15. The method of claim 14, wherein the identifying the second die in the storage subsystem that is available to perform the second storage operations for the second superblock includes:

identifying, by the storage operation subsystem, the second die in the storage subsystem is being used to perform third storage operations; and

determining, by the storage operation subsystem, that the second die in the storage subsystem will be idle prior to a plurality of third die in the storage subsystem and, in response, identifying that the second die is available to perform the second storage operations for the second superblock.

16. The method of claim 14, wherein the performing the second storage operations for the second superblock using the second die in the storage subsystem includes:

determining, by the storage operation subsystem, that the third storage operations being performed using the second die in the storage subsystem have completed and, in response, performing the second storage operations for the second superblock using the second die in the storage subsystem.

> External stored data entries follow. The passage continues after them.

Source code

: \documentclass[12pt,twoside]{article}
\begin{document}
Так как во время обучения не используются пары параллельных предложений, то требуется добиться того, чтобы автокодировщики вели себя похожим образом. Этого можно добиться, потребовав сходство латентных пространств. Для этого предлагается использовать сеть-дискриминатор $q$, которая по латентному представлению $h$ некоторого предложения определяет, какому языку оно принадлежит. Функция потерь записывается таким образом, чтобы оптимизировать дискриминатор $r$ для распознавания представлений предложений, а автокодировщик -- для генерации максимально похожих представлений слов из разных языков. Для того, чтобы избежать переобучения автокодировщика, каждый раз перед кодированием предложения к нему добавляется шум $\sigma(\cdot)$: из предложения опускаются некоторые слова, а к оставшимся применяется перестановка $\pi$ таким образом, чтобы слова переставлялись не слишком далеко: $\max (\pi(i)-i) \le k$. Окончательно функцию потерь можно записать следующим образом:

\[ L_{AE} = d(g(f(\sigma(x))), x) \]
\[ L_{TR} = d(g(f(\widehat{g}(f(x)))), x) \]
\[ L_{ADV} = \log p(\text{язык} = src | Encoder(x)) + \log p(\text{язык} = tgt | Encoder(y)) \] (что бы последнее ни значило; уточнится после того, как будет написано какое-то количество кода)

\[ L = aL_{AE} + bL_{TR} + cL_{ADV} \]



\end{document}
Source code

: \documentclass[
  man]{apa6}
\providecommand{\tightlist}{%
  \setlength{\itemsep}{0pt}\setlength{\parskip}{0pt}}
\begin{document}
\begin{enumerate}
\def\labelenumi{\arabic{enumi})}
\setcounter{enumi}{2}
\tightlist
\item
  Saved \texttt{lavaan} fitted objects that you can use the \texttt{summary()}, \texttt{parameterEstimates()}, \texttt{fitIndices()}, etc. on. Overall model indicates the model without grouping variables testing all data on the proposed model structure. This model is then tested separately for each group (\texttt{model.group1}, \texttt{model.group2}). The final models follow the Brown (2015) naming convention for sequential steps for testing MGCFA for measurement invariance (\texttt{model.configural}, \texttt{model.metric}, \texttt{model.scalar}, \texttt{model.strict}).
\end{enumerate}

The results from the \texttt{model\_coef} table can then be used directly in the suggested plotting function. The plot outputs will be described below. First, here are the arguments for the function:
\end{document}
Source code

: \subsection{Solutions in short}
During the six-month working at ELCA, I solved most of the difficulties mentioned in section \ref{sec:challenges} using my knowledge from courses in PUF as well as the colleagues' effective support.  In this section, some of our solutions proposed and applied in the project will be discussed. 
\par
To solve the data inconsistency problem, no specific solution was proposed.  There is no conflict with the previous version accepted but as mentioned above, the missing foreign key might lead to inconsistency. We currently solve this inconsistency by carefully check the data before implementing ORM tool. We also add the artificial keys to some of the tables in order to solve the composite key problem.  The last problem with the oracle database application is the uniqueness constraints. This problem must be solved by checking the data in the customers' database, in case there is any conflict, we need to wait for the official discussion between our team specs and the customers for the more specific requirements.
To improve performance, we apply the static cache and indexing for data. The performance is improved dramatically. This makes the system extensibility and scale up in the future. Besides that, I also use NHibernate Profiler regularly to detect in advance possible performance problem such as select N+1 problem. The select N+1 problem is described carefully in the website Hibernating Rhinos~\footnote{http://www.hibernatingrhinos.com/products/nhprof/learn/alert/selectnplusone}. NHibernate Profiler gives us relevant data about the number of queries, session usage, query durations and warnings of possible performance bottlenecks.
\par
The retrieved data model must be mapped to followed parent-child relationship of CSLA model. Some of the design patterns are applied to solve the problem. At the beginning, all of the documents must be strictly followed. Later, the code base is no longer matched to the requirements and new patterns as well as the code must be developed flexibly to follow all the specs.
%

17. The method of claim 14, further comprising:

identifying, by the storage operation subsystem, the second die in the storage subsystem has been used less than a plurality of third die in the storage subsystem to perform storage operations and, in response, perform the second storage operations for the second superblock using the second die in the storage subsystem.

18. The method of claim 14, further comprising:

storing, by the storage operation subsystem in second superblock table for the second superblock and in response to performing the second storage operations for the second superblock using the second die in the storage subsystem, an identifier for the second die in the storage subsystem in association with a storage operation performance window.

19. The method of claim 18, further comprising:

storing, by the storage operation subsystem in the second superblock table for the second superblock in association with the storage operation performance window and in response to performing the second storage operations for the second superblock using the second die in the storage subsystem, an identifier for a wordline in the second die in the storage subsystem that was used to perform the second storage operations.

20. The method of claim 14, wherein each of the first storage operations and the second operations include at least one of program operations or erase operations.